After graduation from medical school, she traveled to Europe to study bacteriology and pathology before returning to Johns Hopkins for additional post-graduate training. She then took a position on the faculty at the Women’s Medical School at Northwestern University in Chicago.
Dr. Hamilton's work was inspired by her experience at the Hull House in Chicago, where she lived while working at the Women’s Medical School. The Hull House was an intentional community led by women that promoted social reform, provided housing, and created educational/artistic programs for immigrants and the working poor. At the Hull House, she witnessed many incidents of industrial and environmental exposure and disease. She noted that American medicine did little to address these issues and she set about using her medical training to do so, quickly becoming the leading expert on the topic in the United States.
In 1919, Dr. Hamilton was hired as an assistant professor in a new Department of Industrial Medicine at Harvard Medical School, making her the first woman appointed to their faculty in any field. She published the first American textbook on industrial hygiene, and another on industrial toxicology.
Following her retirement from Harvard in 1935, she served as a medical consultant to the U.S. Division of Labor Standards. She received many awards and honors for this work both before and after her death. In addition to her accomplishments in medicine, she was also a vocal activist for peace and civil liberties.
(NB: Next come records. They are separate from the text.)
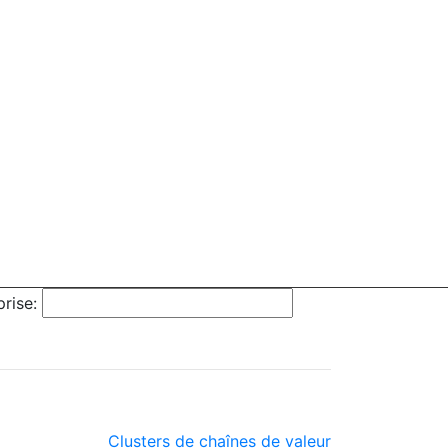
rise:
Clusters de chaînes de valeur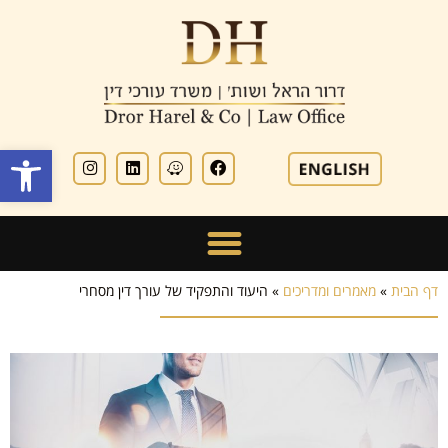
פתח סרגל
דף הבית
»
מאמרים ומדריכים
»
היעוד והתפקיד של עורך דין מסחרי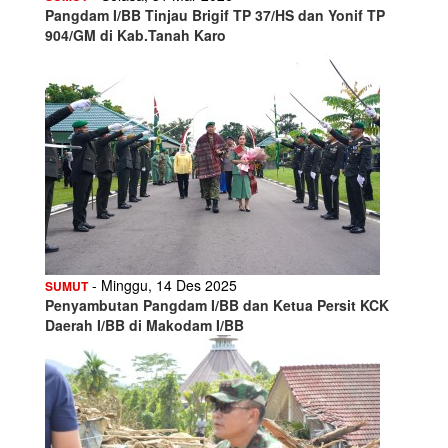
Pangdam I/BB Tinjau Brigif TP 37/HS dan Yonif TP
904/GM di Kab.Tanah Karo
- Minggu, 14 Des 2025
SUMUT
Penyambutan Pangdam I/BB dan Ketua Persit KCK
Daerah I/BB di Makodam I/BB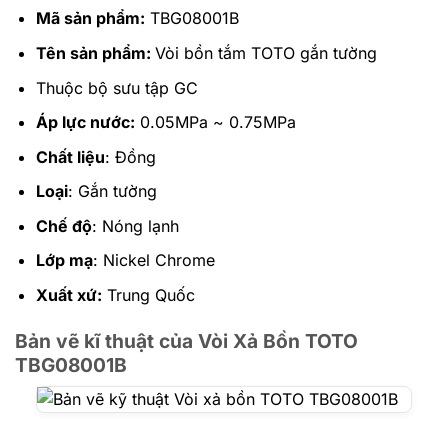
Mã sản phẩm:
TBG08001B
Tên sản phẩm:
Vòi bồn tắm TOTO gắn tường
Thuộc bộ sưu tập GC
Áp lực nước:
0.05MPa ~ 0.75MPa
Chất liệu
: Đồng
Loại
: Gắn tường
Chế độ
: Nóng lạnh
Lớp mạ
: Nickel Chrome
Xuất xứ:
Trung Quốc
Bản vẽ kĩ thuật của Vòi Xả Bồn TOTO
TBG08001B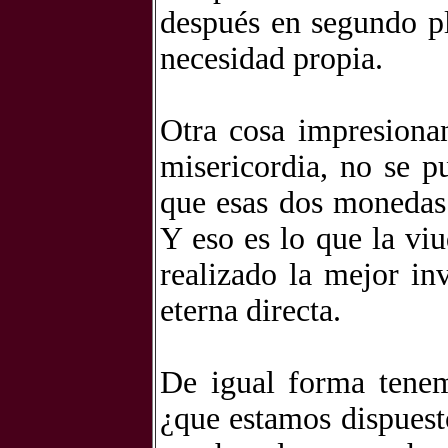
después en segundo pl
necesidad propia.
Otra cosa impresionan
misericordia, no se 
que esas dos monedas
Y eso es lo que la vi
realizado la mejor inv
eterna directa.
De igual forma tene
¿que estamos dispuest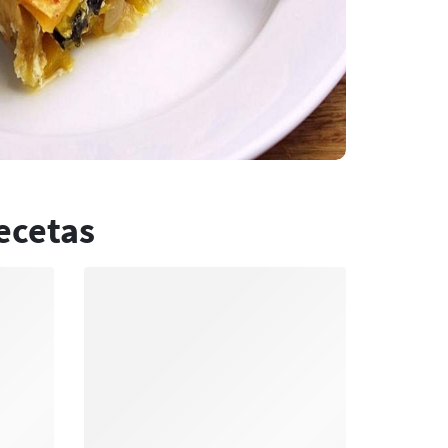
ecetas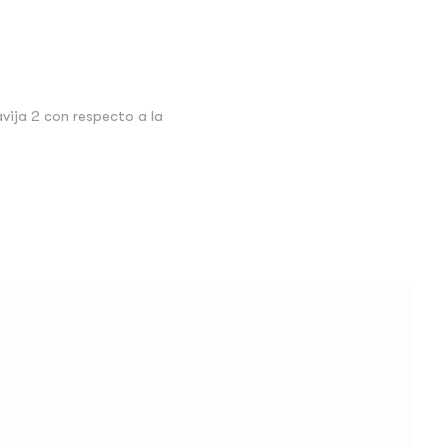
avija 2 con respecto a la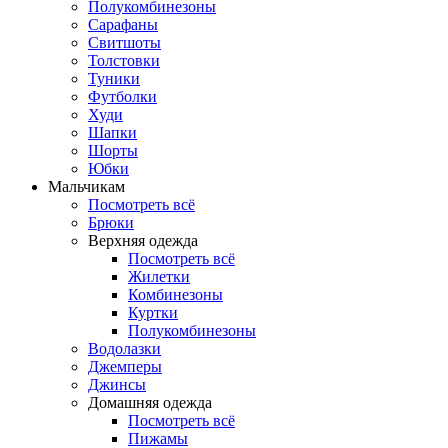
Полукомбинезоны
Сарафаны
Свитшоты
Толстовки
Туники
Футболки
Худи
Шапки
Шорты
Юбки
Мальчикам
Посмотреть всё
Брюки
Верхняя одежда
Посмотреть всё
Жилетки
Комбинезоны
Куртки
Полукомбинезоны
Водолазки
Джемперы
Джинсы
Домашняя одежда
Посмотреть всё
Пижамы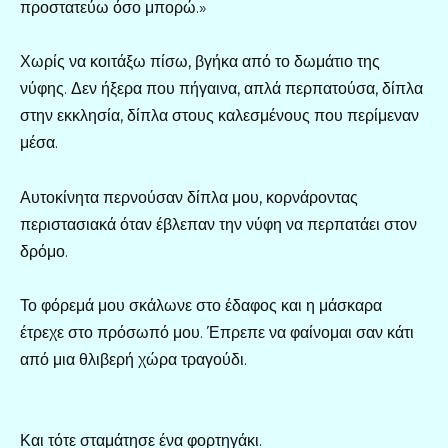
προστατεύω όσο μπορώ.»
Χωρίς να κοιτάξω πίσω, βγήκα από το δωμάτιο της
νύφης. Δεν ήξερα που πήγαινα, απλά περπατούσα, δίπλα
στην εκκλησία, δίπλα στους καλεσμένους που περίμεναν
μέσα.
Αυτοκίνητα περνούσαν δίπλα μου, κορνάροντας
περιστασιακά όταν έβλεπαν την νύφη να περπατάει στον
δρόμο.
Το φόρεμά μου σκάλωνε στο έδαφος και η μάσκαρα
έτρεχε στο πρόσωπό μου. Έπρεπε να φαίνομαι σαν κάτι
από μια θλιβερή χώρα τραγούδι.
Και τότε σταμάτησε ένα φορτηγάκι.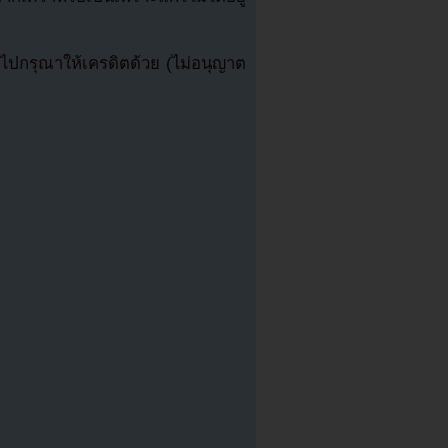
ปกรุณาให้เครดิตด้วย (ไม่อนุญาต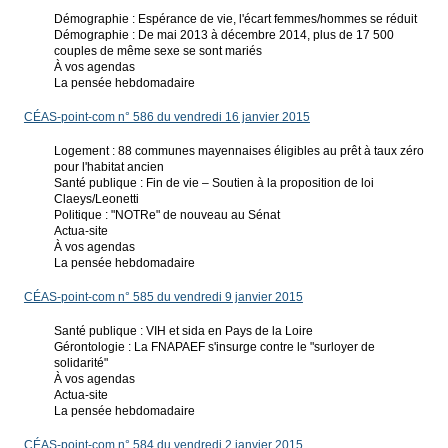
Démographie : Espérance de vie, l'écart femmes/hommes se réduit
Démographie : De mai 2013 à décembre 2014, plus de 17 500
couples de même sexe se sont mariés
À vos agendas
La pensée hebdomadaire
CÉAS-point-com n° 586 du vendredi 16 janvier 2015
Logement : 88 communes mayennaises éligibles au prêt à taux zéro
pour l'habitat ancien
Santé publique : Fin de vie – Soutien à la proposition de loi
Claeys/Leonetti
Politique : "NOTRe" de nouveau au Sénat
Actua-site
À vos agendas
La pensée hebdomadaire
CÉAS-point-com n° 585 du vendredi 9 janvier 2015
Santé publique : VIH et sida en Pays de la Loire
Gérontologie : La FNAPAEF s'insurge contre le "surloyer de
solidarité"
À vos agendas
Actua-site
La pensée hebdomadaire
CÉAS-point-com n° 584 du vendredi 2 janvier 2015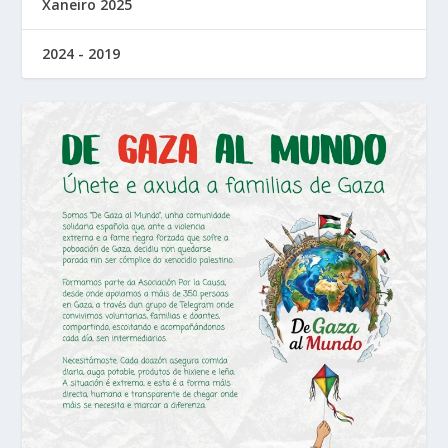
Xaneiro 2025
2024 - 2019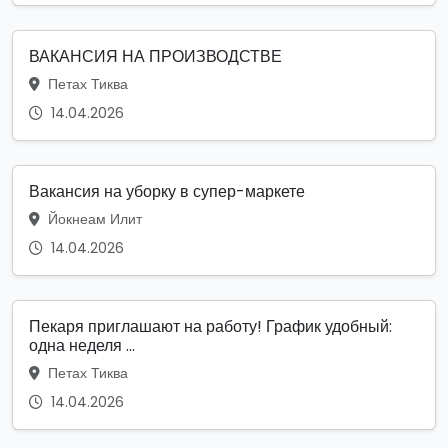
ВАКАНСИЯ НА ПРОИЗВОДСТВЕ
Петах Тиква
14.04.2026
Вакансия на уборку в супер-маркете
Йокнеам Илит
14.04.2026
Пекаря приглашают на работу! График удобный:
одна неделя ...
Петах Тиква
14.04.2026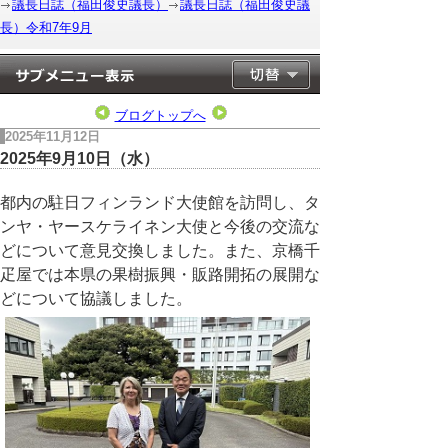
議長日誌（福田俊史議長）
議長日誌（福田俊史議
長）令和7年9月
ブログトップへ
2025年11月12日
2025年9月10日（水）
都内の駐日フィンランド大使館を訪問し、タ
ンヤ・ヤースケライネン大使と今後の交流な
どについて意見交換しました。また、京橋千
疋屋では本県の果樹振興・販路開拓の展開な
どについて協議しました。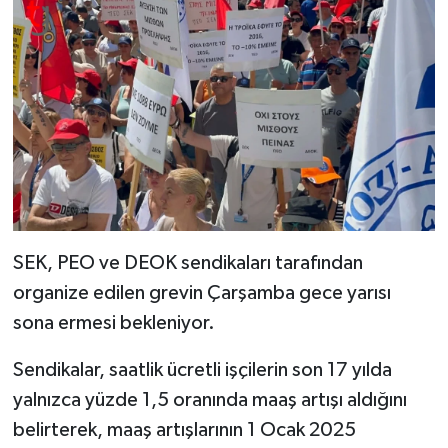
SEK, PEO ve DEOK sendikaları tarafından
organize edilen grevin Çarşamba gece yarısı
sona ermesi bekleniyor.
Sendikalar, saatlik ücretli işçilerin son 17 yılda
yalnızca yüzde 1,5 oranında maaş artışı aldığını
belirterek, maaş artışlarının 1 Ocak 2025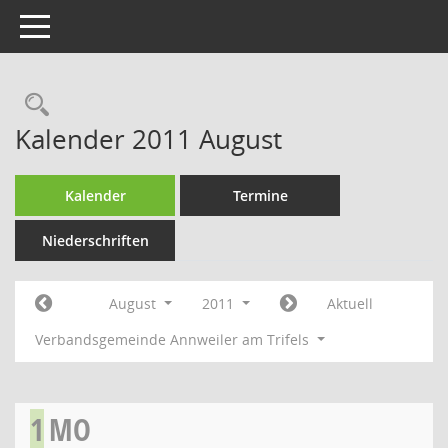
Toggle navigation
Rechercheauswahl
Kalender 2011 August
Kalender
Termine
Niederschriften
August
2011
Aktuell
Verbandsgemeinde Annweiler am Trifels
1
MO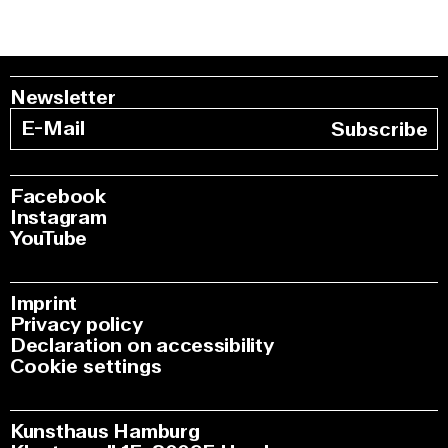
Newsletter
Subscribe
Facebook
Instagram
YouTube
Imprint
Privacy policy
Declaration on accessibility
Cookie settings
Kunsthaus Hamburg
Dr. Hamliton’s life and work offers a variety of virtues and values we can continue to aspire to. Her work influenced sweeping reforms that changed laws and practices to improve the health and safety of workers. Her empathy, humanism, courage, and perseverance were evident through her advocacy for women’s equality and the rights of others. She was a woman of great integrity with a vision to embrace the possibilities of tomorrow.

House Color: Purple
IUSTITIA – Justice
The “scales” acknowledge Dr. Hamilton’s many contributions to social justice.